A peine un peu plus d'une semaine après avoir abordé le sujet des grandes maladies au Parlement anglais (voir notre
article précédent). Terry Pratchett a apporté aujourd'hui une pétition au Premier Ministre anglais Gordon Brown, afin que le sujet d'Alzheimer soit véritablement au coeur des débats.
Article du
thisisbristol.co.uk (traduit par
Anilori) :
L'auteur à succès Terry Pratchett s'est rendu aujourd'hui à Downing Street pour déposer une pétition appelant à augmenter le financement de la recherche sur la maladie d'Alzheimer. L'ancien journaliste de Bristol, atteint d'une forme rare de la maladie, s'adressera aux hommes politiques avant de remettre le document, qui comporte plus de vingt mille signatures.
La campagne, menée par Pratchett au nom du Fonds de Recherche sur Alzheimer, est soutenue par plus de cent scientifiques, des élus de tous les partis, des célébrités et plusieurs milliers de membres de la société civile.
La pétition adressée au premier ministre est ainsi rédigée : « Je suis atterré de voir que la recherche sur la maladie d'Alzheimer et les maladies proches, qui touchent sept cent mille personnes au Royaume-Uni, ne constitue que 3% des fonds accordés par le gouvernement à la recherche médicale. J'incite vivement le gouvernement à augmenter le financement de la recherche sur ces maladies, car il y a urgence. »
Cette année, Terry Pratchett, qui est atteint d'un début d'Alzheimer, a annoncé qu'il donnait un million de livres à l'organisation, et est maintenant un donateur régulier.

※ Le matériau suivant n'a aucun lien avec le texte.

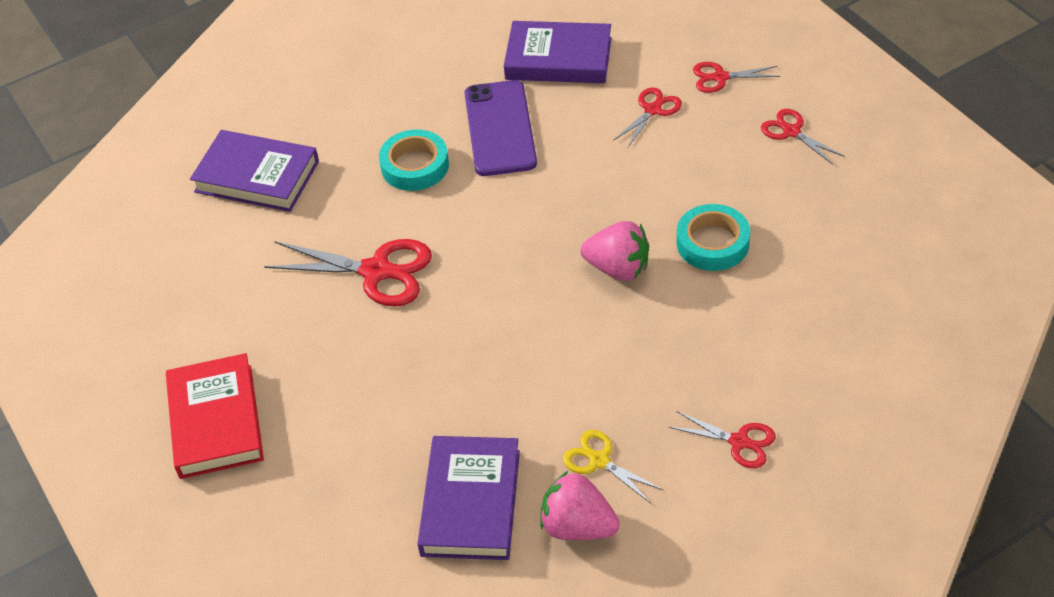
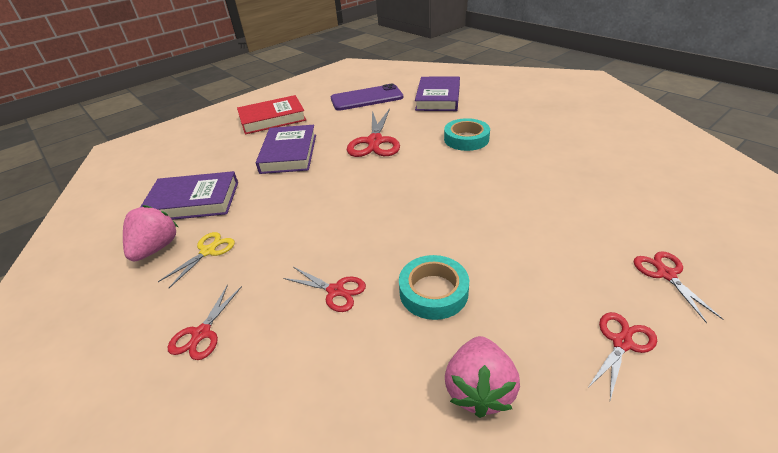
camera: 80 degrees right, 10 degrees down
(500, 128) = (518, 163): purple phone -> purple phone (366, 98)
(558, 58) = (612, 177): purple book -> purple book (289, 153)
(618, 268) = (392, 237): pink strawberry -> pink strawberry (479, 389)
(653, 110) = (586, 234): red scissors -> red scissors (336, 291)

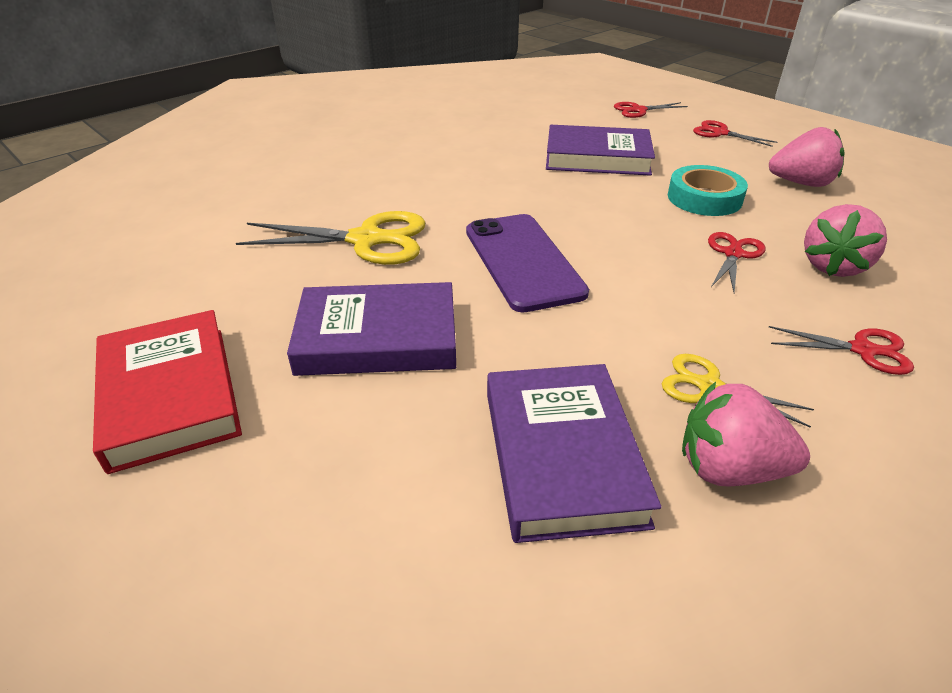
camera: 95 degrees left, 0 degrees up
(304, 355) = (833, 266): none -> pink strawberry
(366, 98) = (160, 255): purple phone -> purple phone (523, 261)
(375, 142) = (367, 240): red scissors -> yellow scissors
(438, 98) = (226, 184): purple book -> purple book (597, 158)
(466, 139) = (388, 168): turquoise tape -> none

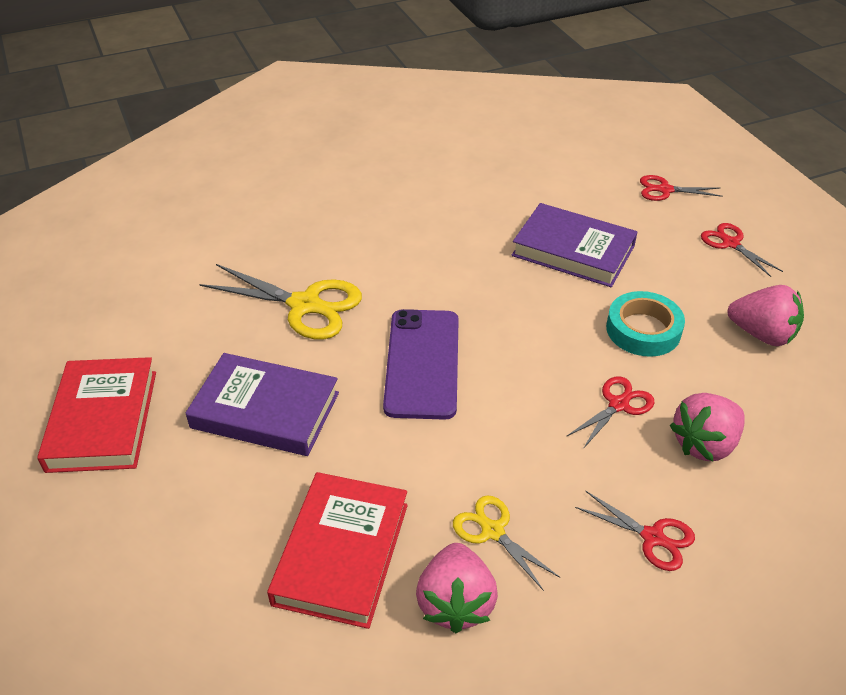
camera: 20 degrees right, 5 degrees up
(562, 455) = (342, 553): purple book -> red book
(729, 469) = (455, 603): pink strawberry -> pink strawberry turned 120 degrees counterclockwise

« Nous devons nous attendre, selon l'expression qu'a employée devant moi un des chercheurs américains les plus à la pointe, à un véritable tsunami d'Alzheimer et des autres maladies mentales liées à l'âge. J'ai l'intention de crier et de haranguer tant qu'il sera encore temps. Il n'y a que deux possibilités : soit les chercheurs, avec toute l'aide que vous pourrez leur donner, découvriront un remède qui réduise les effet de cette maladie horrible et inhumaine ; soit nous devrons faire face aux conséquences de notre impuissance à empêcher que beaucoup d'entre nous ne passent leurs dernières années dans un long cauchemar. Les conséquences sont déjà terribles pour ceux qui s'occupent des malades et ceux qui les soutiennent. Avant longtemps, le système de santé, et la société entière, ne pourront plus le supporter. »
Le Fonds de Recherche sur Alzheimer ne reçoit aucun soutien gouvernemental et est obligé de rejeter les deux tiers des demandes de fonds qu'il reçoit.